As mentioned, all chemokines bind to chemokine receptors, a family of closely related 7-transmembrane G-protein coupled receptor molecules (Holmes et al., 1991). Within the present study, cpBVDV infection of MØ mainly enhanced expression of chemokines binding to CCR5 (CCL4, CCL4L2, CCL8) and CXCR2. CCR5 is considered as a co-receptor for the entry of monocyte-trophic HIV strains, and antagonists for this receptor are currently tested for their effects in preventing further infections of MØ in the human system. In addition, it is also expressed on endothelial cells as well as MØ. Thus, it is tempting to speculate that this receptor may have a similar function in cpBVDV infection of endothelial cells as in MØ, especially as all three chemokines are attracting further MØ. CCL4 is known to be produced by monocytes, activated T- and B-lymphocytes and by natural killer (NK) cells (Salazar-Mather and Hokeness, 2003, 2006). CCL4 and CCL4L2 have a strong chemotactic effect on lymphocytes and monocytes in particular; increasing trans-endothelial migration and activation of these cell types (Menten et al., 2002). CCL8 is expressed by a wide range of cells and is a chemoattractant for monocytes, lymphocytes, basophils, eosinophils and natural killer cells (Maghazachi, 2010). In contrast, CXCR2 is a receptor for all CXCL chemokines upregulated following cpBVDV infection of MØ. The main function of CXCL chemokines is to attract granulocytes to the foci of infection, subsequently stimulating reactive oxygen production by these cells. Binding of CXCL chemokines to this receptor induces chemotaxis, degranulation and upregulation of intracellular Ca2+ levels as well as being angiogenic (Busch-Petersen, 2006; Reutershan, 2006). Secretion of CXCL chemokines, such as CXCL1, CXCL2 and CXCL8 will therefore result in movement of neutrophils to the foci of infection and also increase neutrophil activity (Sadik et al., 2011).

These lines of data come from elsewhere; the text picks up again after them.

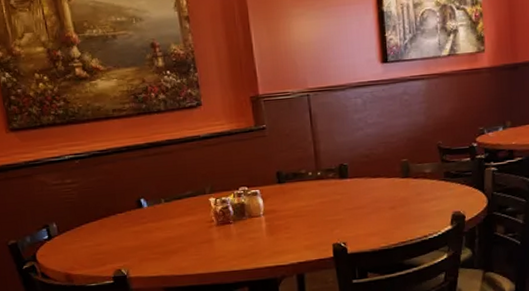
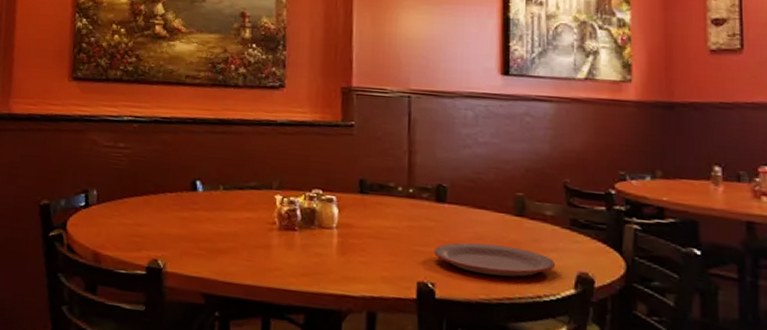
plate: none [343,202,436,228] -> present [434,242,556,277]

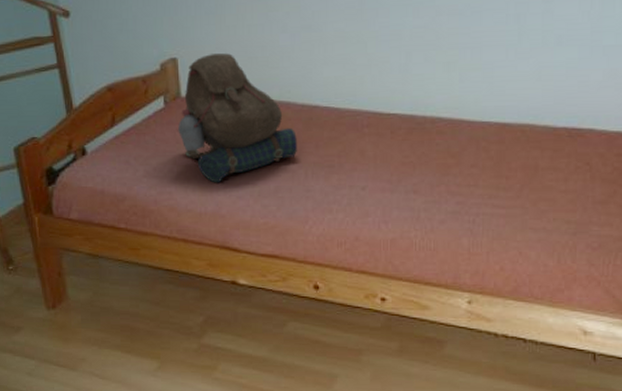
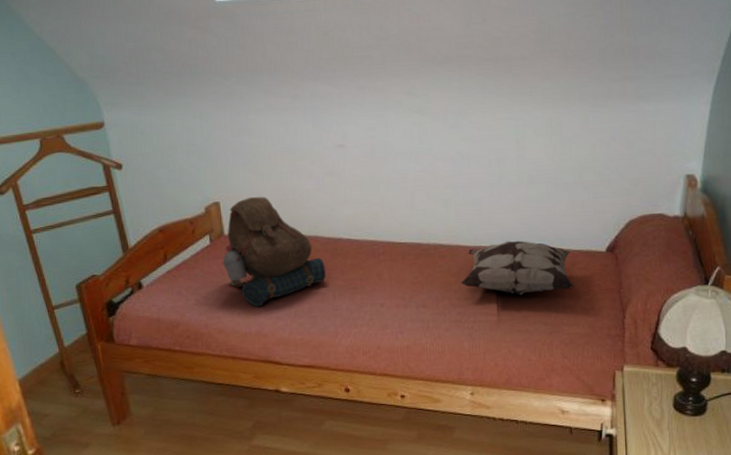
decorative pillow: none [462,116,608,184] -> present [460,240,573,295]

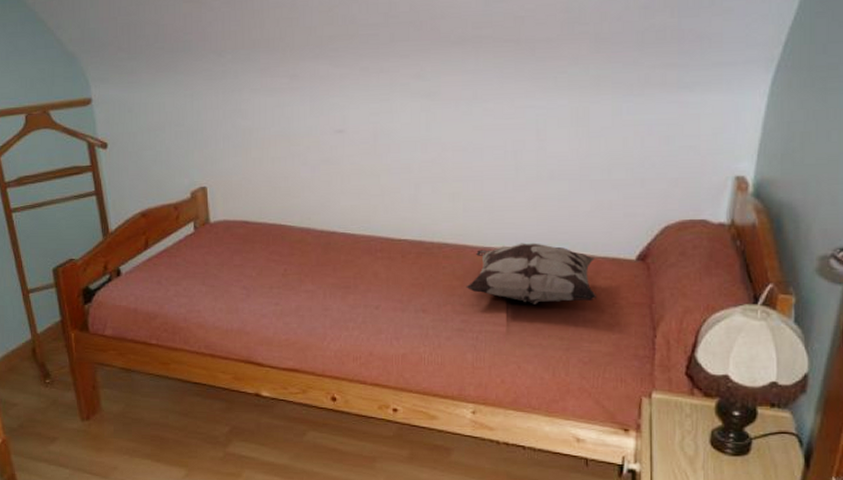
backpack: present [222,196,326,307] -> none [206,182,316,302]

In contrast, ncpBVDV infection resulted in down-regulation of these chemokines (Fig. 2B). The negative effects of ncpBVDV infection on the chemotactic activity of bovine MØ was documented over 30 years ago (Ketelsen et al., 1979); however, these observations were never followed up with the development of new technologies. As chemokines are produced very early on in the immune response, helping to target the immune response to the infected area as well as helping to initiate the acquired immune system, it is possible that ncpBVDV actively suppression chemokines production to dampen the early innate immune response and enhance its survival. This, in combination with the known effects on the type I IFN production (Gibson et al., 2011), would form a very effective evasion of the early immune response. Such inhibition in the initial stages could delay or prevent the establishment of an appropriate immune response, and may facilitate ncpBVDV infection with limited associated host response. However, to verify this hypothesis, more cp/ncp BVDV pairs need to be tested.